As part of the E-Pirate investigation, $2 million was seized at Silver International in a police raid on Oct. 15, 2015.
That same day, police seized $60,010 in bundled cash found in a black nylon bag hidden in the drum of a clothes dryer in Chan’s then-residence in Richmond on Lansdowne Road, according to court documents.
Also in the nylon bag was a wallet containing about $3,300 in cash in U.S., Taiwan and Hong Kong dollars, as well as Japanese yen, Chinese yuan and Burmese kyat.
The next day, $3,880 in cash was seized from Chan when he was arrested in his vehicle.
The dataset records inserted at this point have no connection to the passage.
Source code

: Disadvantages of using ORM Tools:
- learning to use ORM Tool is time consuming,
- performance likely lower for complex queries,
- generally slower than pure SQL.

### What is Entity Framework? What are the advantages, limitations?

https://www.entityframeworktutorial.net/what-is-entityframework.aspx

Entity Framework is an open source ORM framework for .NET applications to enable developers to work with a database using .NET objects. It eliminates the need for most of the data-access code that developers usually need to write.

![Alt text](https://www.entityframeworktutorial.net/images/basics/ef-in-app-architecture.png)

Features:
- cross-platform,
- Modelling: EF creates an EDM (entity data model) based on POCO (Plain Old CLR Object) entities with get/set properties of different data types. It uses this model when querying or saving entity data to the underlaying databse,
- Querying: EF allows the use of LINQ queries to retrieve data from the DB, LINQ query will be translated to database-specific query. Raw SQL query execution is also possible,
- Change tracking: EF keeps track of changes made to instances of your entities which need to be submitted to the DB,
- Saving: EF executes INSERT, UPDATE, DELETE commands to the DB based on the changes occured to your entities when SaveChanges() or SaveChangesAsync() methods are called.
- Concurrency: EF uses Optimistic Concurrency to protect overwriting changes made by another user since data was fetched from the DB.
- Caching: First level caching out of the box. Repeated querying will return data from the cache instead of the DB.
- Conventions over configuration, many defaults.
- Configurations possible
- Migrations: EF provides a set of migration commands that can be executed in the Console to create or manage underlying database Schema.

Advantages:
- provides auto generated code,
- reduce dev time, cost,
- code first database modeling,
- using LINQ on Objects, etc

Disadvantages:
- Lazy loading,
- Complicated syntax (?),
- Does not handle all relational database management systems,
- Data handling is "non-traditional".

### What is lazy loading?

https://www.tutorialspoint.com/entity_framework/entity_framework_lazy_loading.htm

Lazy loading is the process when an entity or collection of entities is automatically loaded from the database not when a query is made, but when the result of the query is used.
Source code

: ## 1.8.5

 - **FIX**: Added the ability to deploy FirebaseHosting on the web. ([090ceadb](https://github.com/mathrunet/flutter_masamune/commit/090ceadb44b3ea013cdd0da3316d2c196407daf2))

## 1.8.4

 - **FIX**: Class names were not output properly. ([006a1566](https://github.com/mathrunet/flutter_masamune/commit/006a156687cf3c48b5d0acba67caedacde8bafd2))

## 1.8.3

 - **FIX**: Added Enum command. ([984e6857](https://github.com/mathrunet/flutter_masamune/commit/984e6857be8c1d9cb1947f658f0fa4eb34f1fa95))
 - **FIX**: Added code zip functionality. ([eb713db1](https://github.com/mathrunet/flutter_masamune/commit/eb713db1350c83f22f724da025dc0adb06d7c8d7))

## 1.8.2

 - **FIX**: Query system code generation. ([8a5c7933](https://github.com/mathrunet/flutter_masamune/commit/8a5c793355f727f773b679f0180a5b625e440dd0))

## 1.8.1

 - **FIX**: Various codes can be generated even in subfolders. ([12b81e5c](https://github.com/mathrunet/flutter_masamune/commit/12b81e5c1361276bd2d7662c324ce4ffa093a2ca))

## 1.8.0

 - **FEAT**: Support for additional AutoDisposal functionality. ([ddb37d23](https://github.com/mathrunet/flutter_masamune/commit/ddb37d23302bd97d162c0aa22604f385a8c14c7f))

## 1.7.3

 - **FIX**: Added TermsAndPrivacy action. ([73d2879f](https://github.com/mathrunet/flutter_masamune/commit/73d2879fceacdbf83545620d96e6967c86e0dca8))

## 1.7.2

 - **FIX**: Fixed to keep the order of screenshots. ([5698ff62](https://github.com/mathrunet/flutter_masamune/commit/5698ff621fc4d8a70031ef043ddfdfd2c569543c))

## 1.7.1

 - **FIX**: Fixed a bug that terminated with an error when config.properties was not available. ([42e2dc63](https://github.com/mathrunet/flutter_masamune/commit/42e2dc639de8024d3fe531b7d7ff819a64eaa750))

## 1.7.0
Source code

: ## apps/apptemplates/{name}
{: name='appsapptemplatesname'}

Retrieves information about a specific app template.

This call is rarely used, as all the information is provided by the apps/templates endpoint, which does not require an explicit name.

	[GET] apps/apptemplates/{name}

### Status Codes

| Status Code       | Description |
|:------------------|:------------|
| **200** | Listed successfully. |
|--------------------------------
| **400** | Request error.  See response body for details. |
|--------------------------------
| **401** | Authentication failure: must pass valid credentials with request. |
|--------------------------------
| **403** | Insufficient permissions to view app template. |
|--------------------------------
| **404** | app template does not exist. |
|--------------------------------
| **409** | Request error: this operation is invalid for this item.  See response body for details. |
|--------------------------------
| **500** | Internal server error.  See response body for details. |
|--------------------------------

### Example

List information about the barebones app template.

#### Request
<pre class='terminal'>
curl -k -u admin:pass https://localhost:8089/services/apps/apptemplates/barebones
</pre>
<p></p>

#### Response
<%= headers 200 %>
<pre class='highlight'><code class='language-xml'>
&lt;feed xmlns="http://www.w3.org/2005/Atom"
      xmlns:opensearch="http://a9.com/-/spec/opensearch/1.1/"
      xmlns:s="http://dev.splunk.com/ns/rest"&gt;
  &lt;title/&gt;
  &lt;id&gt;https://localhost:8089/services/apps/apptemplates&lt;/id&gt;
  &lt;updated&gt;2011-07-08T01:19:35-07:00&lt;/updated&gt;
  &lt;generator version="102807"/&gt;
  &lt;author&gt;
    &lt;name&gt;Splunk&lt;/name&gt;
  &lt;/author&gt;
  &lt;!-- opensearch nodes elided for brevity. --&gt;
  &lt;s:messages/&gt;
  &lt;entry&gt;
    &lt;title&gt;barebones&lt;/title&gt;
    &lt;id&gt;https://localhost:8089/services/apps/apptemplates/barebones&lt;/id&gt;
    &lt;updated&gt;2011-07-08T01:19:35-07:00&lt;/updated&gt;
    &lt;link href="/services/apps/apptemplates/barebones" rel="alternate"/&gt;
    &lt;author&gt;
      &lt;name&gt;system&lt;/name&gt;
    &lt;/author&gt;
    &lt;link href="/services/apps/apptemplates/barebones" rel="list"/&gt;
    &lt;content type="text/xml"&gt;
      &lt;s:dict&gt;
The forfeiture suit alleges that Chan, “lacking legitimate income,” in 2015 directed an accounting firm to prepare, on his behalf, fraudulent-employment letters and pay statements in order to support a mortgage financing.
Chen was nabbed in a separate 2015 RCMP investigation in Kelowna, which was dubbed E-Naos, on allegations of drug trafficking.
He was convicted in that case in 2019 of providing kilos of ecstasy that were later sold to an undercover officer over several months in 2015.